任務說明 :: 你能從這篇介紹 mapping 欄位參數的閱讀材料最後一行之後接著續寫嗎?

閱讀材料 ::
____________

指定分詞器(分析器更合理),對索引和查詢都有效。如下,指定ik分詞的配置:

PUT my_index
{
  "mappings": {
    "my_type": {
      "properties": {
        "content": {
          "type": "text",
          "analyzer": "ik_max_word",
          "search_analyzer": "ik_max_word"
        }
      }
    }
  }
}

3.2 normalizer

normalizer用於解析前的標準化配置,比如把所有的字元轉化為小寫等。例子:

PUT index
{
  "settings": {
    "analysis": {
      "normalizer": {
        "my_normalizer": {
          "type": "custom",
          "char_filter": [],
          "filter": ["lowercase", "asciifolding"]
        }
      }
    }
  },
  "mappings": {
    "type": {
      "properties": {
        "foo": {
          "type": "keyword",
          "normalizer": "my_normalizer"
        }
      }
    }
  }
}

PUT index/type/1
{
  "foo": "BÀR"
}

PUT index/type/2
{
  "foo": "bar"
}

PUT index/type/3
{
  "foo": "baz"
}

POST index/_refresh

GET index/_search
{
  "query": {
    "match": {
      "foo": "BAR"
    }
  }
}

BÀR經過normalizer過濾以後轉換為bar,文件1和文件2會被搜尋到。

3.3 boost

boost欄位用於設定欄位的權重,比如,關鍵字出現在title欄位的權重是出現在content欄位中權重的2倍,設定mapping如下,其中content欄位的預設權重是1.

PUT my_index
{
  "mappings": {
    "my_type": {
      "properties": {
        "title": {
          "type": "text",
          "boost": 2 
        },
        "content": {
          "type": "text"
        }
      }
    }
  }
}

同樣,在查詢時指定權重也是一樣的:

POST _search
{
    "query": {
        "match" : {
            "title": {
                "query": "quick brown fox",
                "boost": 2
            }
        }
    }
}

推薦在查詢時指定boost,第一中在mapping中寫死,如果不重新索引文件,權重無法修改,使用查詢可以實現同樣的效果。

3.4 coerce

coerce屬性用於清除髒資料,coerce的預設值是true。整型數字5有可能會被寫成字串“5”或者浮點數5.0.coerce屬性可以用來清除髒資料:

  • 字串會被強制轉換為整數
  • 浮點數被強制轉換為整數

PUT my_index
{
  "mappings": {
    "my_type": {
      "properties": {
        "number_one": {
          "type": "integer"
        },
        "number_two": {
          "type": "integer",
          "coerce": false
        }
      }
    }
  }
}

PUT my_index/my_type/1
{
  "number_one": "10" 
}

PUT my_index/my_type/2
{
  "number_two": "10" 
}

mapping中指定number_one欄位是integer型別,雖然插入的資料型別是String,但依然可以插入成功。number_two欄位關閉了coerce,因此插入失敗。

3.5 copy_to

copy_to屬性用於配置自定義的_all欄位。換言之,就是多個欄位可以合併成一個超級欄位。比如,first_name和last_name可以合併為full_name欄位。

PUT my_index
{
  "mappings": {
    "my_type": {
      "properties": {
        "first_name": {
          "type": "text",
          "copy_to": "full_name"

____________

提供資料 ::
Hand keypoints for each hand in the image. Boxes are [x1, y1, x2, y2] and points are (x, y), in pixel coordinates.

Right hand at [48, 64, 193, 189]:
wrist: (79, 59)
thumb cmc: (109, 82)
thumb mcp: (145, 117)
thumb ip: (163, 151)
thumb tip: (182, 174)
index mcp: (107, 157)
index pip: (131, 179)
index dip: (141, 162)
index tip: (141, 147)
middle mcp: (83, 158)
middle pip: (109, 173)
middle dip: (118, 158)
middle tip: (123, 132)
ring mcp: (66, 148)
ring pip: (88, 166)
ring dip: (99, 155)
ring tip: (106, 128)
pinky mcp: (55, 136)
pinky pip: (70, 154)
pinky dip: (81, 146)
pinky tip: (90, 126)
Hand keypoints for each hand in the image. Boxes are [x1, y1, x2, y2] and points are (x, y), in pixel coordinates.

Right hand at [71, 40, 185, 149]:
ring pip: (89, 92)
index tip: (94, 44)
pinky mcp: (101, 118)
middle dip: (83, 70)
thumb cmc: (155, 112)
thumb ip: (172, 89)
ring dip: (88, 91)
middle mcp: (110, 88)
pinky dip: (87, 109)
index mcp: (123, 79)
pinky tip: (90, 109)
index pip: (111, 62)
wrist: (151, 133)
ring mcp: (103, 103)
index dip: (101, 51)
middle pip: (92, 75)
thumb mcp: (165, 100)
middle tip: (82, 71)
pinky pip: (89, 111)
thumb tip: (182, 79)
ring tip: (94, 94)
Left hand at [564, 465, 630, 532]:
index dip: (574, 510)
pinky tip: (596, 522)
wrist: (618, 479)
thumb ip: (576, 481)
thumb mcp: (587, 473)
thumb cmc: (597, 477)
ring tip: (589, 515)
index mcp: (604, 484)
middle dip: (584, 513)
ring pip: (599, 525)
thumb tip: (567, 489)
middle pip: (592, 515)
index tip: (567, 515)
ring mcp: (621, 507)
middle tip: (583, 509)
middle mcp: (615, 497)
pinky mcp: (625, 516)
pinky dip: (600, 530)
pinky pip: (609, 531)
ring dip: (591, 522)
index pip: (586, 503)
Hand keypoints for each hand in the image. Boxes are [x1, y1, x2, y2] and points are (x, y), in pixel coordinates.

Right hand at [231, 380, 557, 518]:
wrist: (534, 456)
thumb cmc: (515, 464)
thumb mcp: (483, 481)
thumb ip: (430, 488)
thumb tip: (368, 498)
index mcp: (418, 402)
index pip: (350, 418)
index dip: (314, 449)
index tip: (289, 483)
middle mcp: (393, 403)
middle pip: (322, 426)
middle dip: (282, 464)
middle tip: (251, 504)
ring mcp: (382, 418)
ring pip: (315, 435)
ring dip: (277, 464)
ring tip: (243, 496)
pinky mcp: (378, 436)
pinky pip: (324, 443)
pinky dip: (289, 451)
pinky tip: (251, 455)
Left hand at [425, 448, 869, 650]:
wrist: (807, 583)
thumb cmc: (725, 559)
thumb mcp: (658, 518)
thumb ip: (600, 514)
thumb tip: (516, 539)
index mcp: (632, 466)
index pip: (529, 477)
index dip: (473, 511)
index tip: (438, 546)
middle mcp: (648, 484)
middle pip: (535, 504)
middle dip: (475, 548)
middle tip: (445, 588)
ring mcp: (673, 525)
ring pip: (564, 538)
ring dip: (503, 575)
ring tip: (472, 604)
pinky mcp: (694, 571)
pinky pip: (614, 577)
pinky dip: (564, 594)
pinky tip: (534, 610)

____________

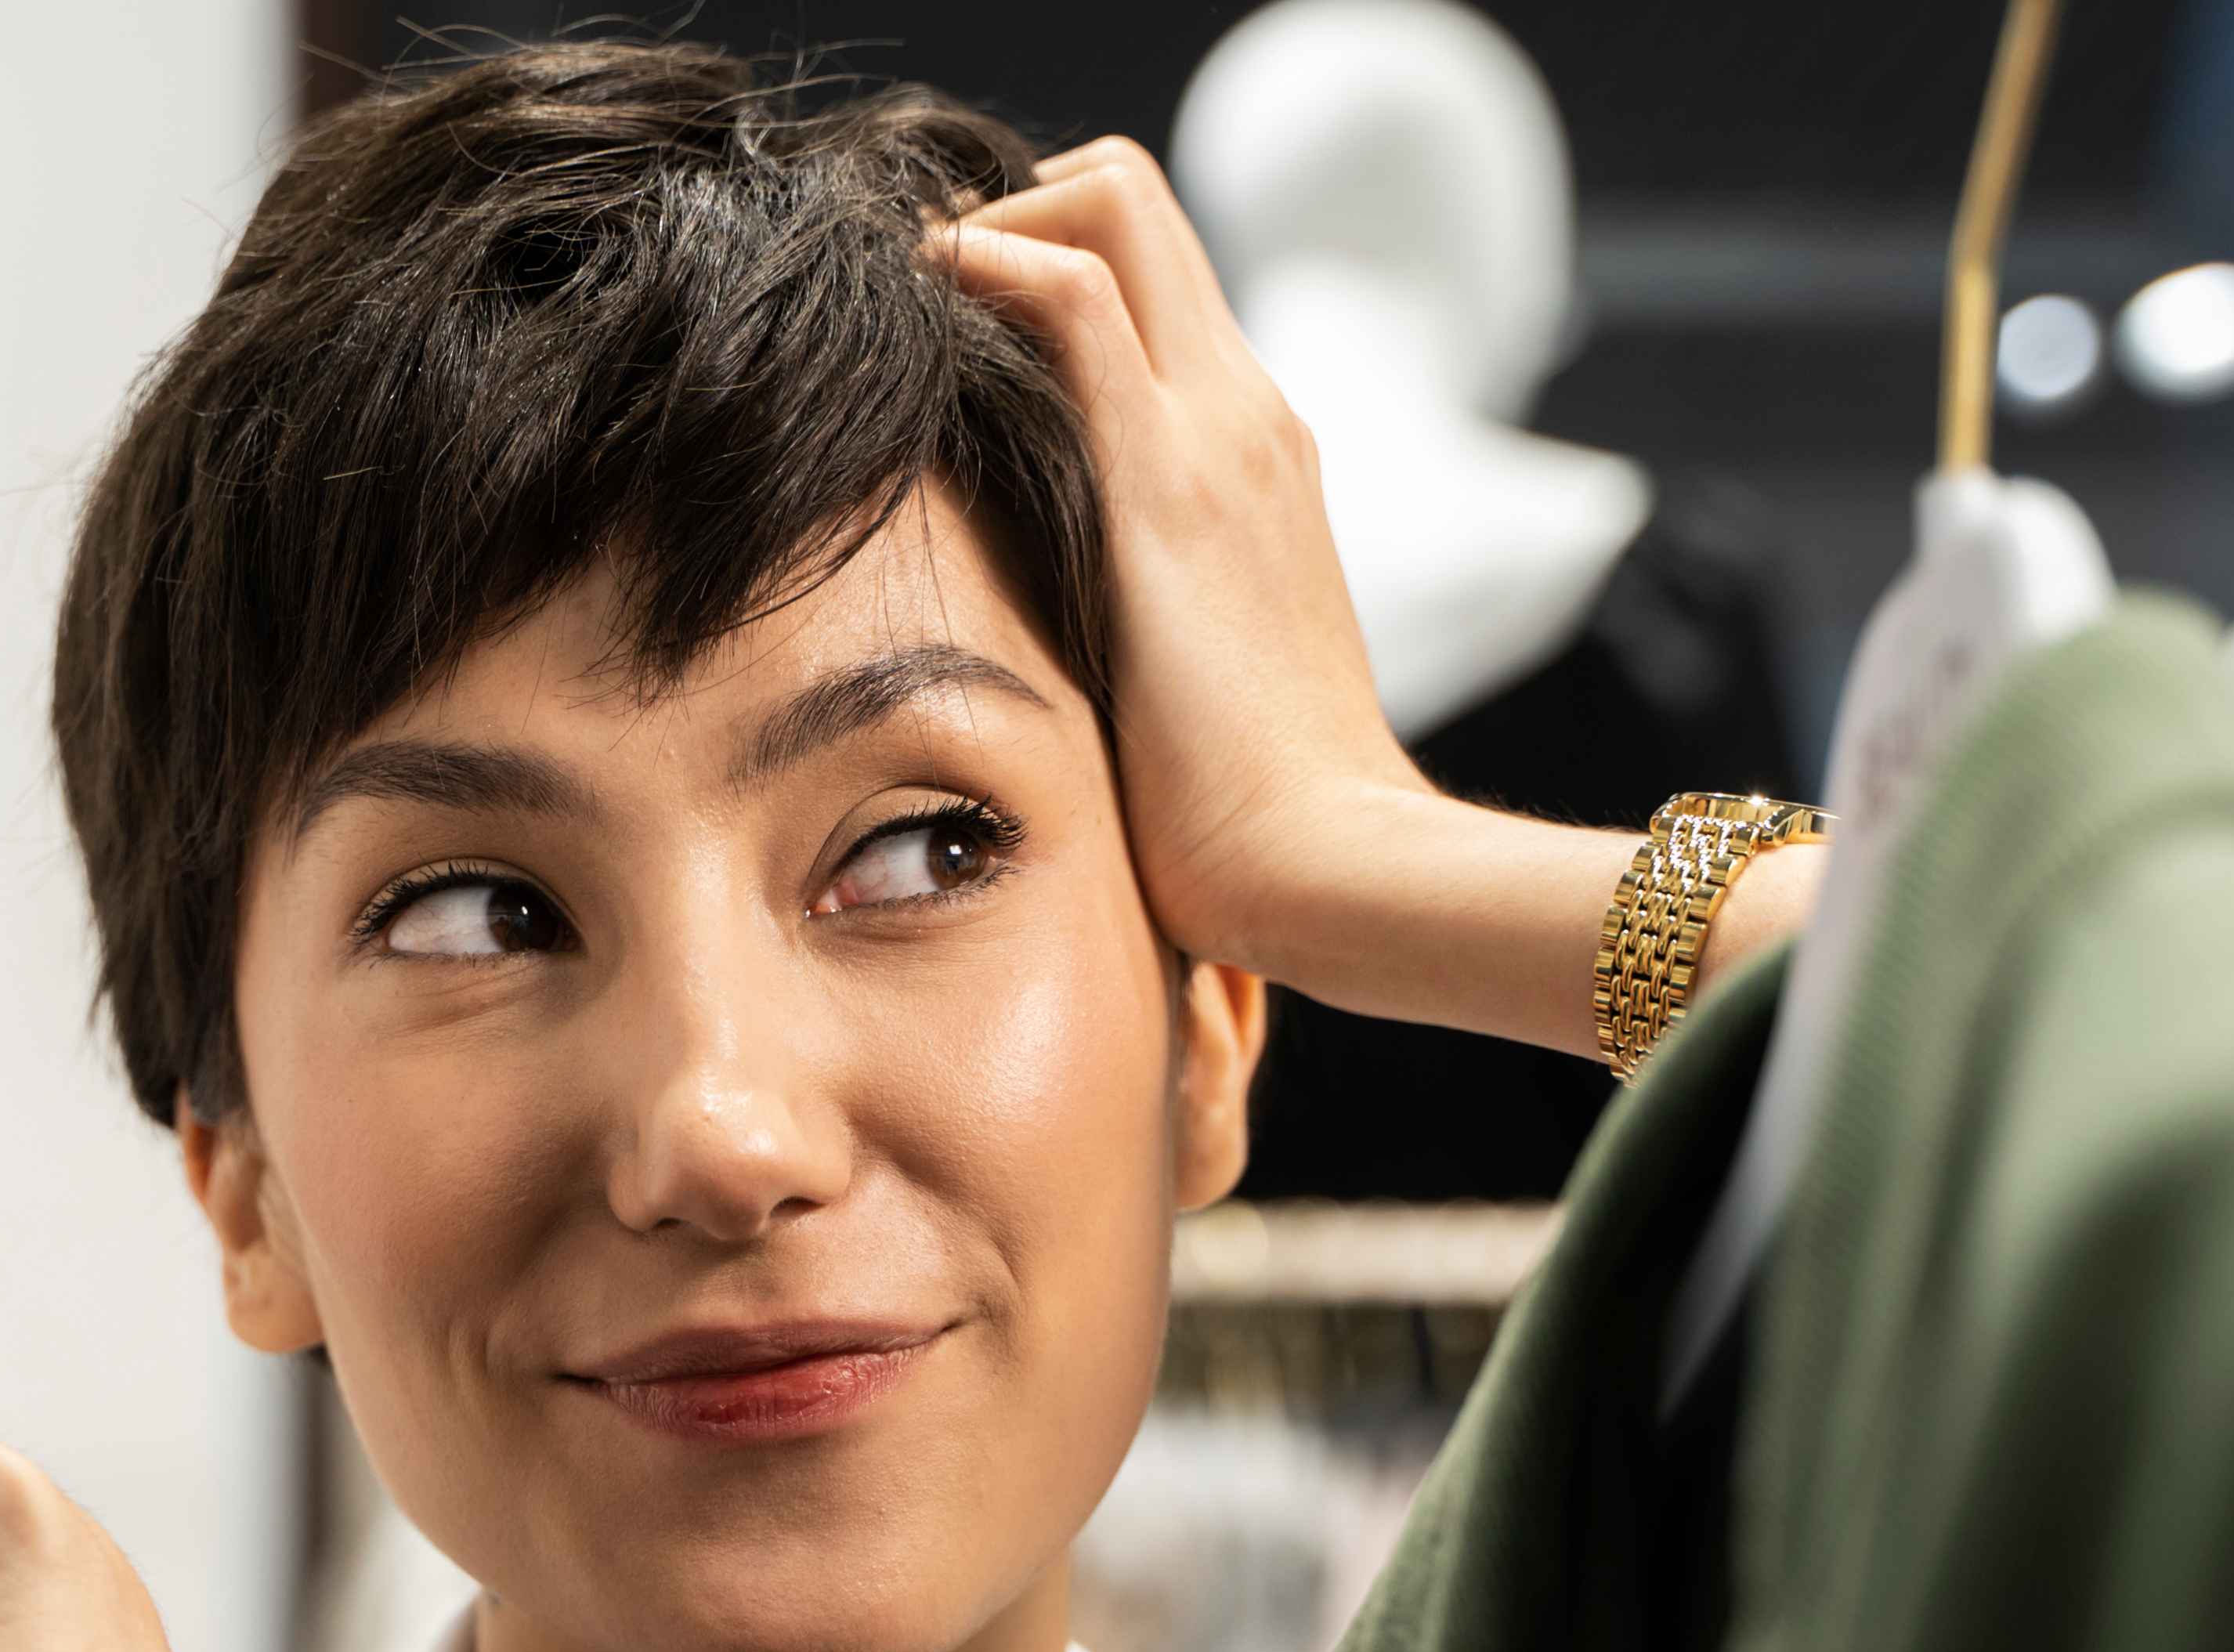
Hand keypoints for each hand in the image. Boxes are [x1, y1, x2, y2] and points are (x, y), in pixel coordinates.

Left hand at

____________

練習結果 ::
        },
        "last_name": {
          "type": "text",
          "copy_to": "full_name" 
        },
        "full_name": {
          "type": "text"
        }
      }
    }
  }
}

PUT my_index/my_type/1
{
  "first_name": "John",
  "last_name": "Smith"
}

GET my_index/_search
{
  "query": {
    "match": {
      "full_name": { 
        "query": "John Smith",
        "operator": "and"
      }
    }
  }
}

3.6 doc_values

doc_values是為了加快排序、聚合操作,在建立倒排索引的時候,額外增加一個列式儲存對映,是一個空間換時間的做法。預設是開啟的,對於確定不需要聚合或者排序的欄位可以關閉。

PUT my_index
{
  "mappings": {
    "my_type": {
      "properties": {
        "status_code": { 
          "type":       "keyword"
        },
        "session_id": { 
          "type":       "keyword",
          "doc_values": false
        }
      }
    }
  }
}

注:text型別不支援doc_values。

3.7 dynamic

dynamic屬性用於檢測新發現的欄位,有三個取值:

  • true:新發現的欄位新增到對映中。(預設)
  • flase:新檢測的欄位被忽略。必須顯式新增新欄位。
  • strict:如果檢測到新欄位,就會引發異常並拒絕文件。

例子:

PUT my_index
{
  "mappings": {
    "my_type": {
      "dynamic": false, 
      "properties": {
        "user": { 
          "properties": {
            "name": {
              "type": "text"
            },
            "social_networks": { 
              "dynamic": true,
              "properties": {}
            }
          }
        }
      }
    }
  }
}

PS:取值為strict,非布林值要加引號。

3.8 enabled

ELasticseaech預設會索引所有的欄位,enabled設為false的欄位,es會跳過欄位內容,該欄位只能從_source中獲取,但是不可搜。而且欄位可以是任意型別。

PUT my_index
{
  "mappings": {
    "session": {
      "properties": {
        "user_id": {
          "type":  "keyword"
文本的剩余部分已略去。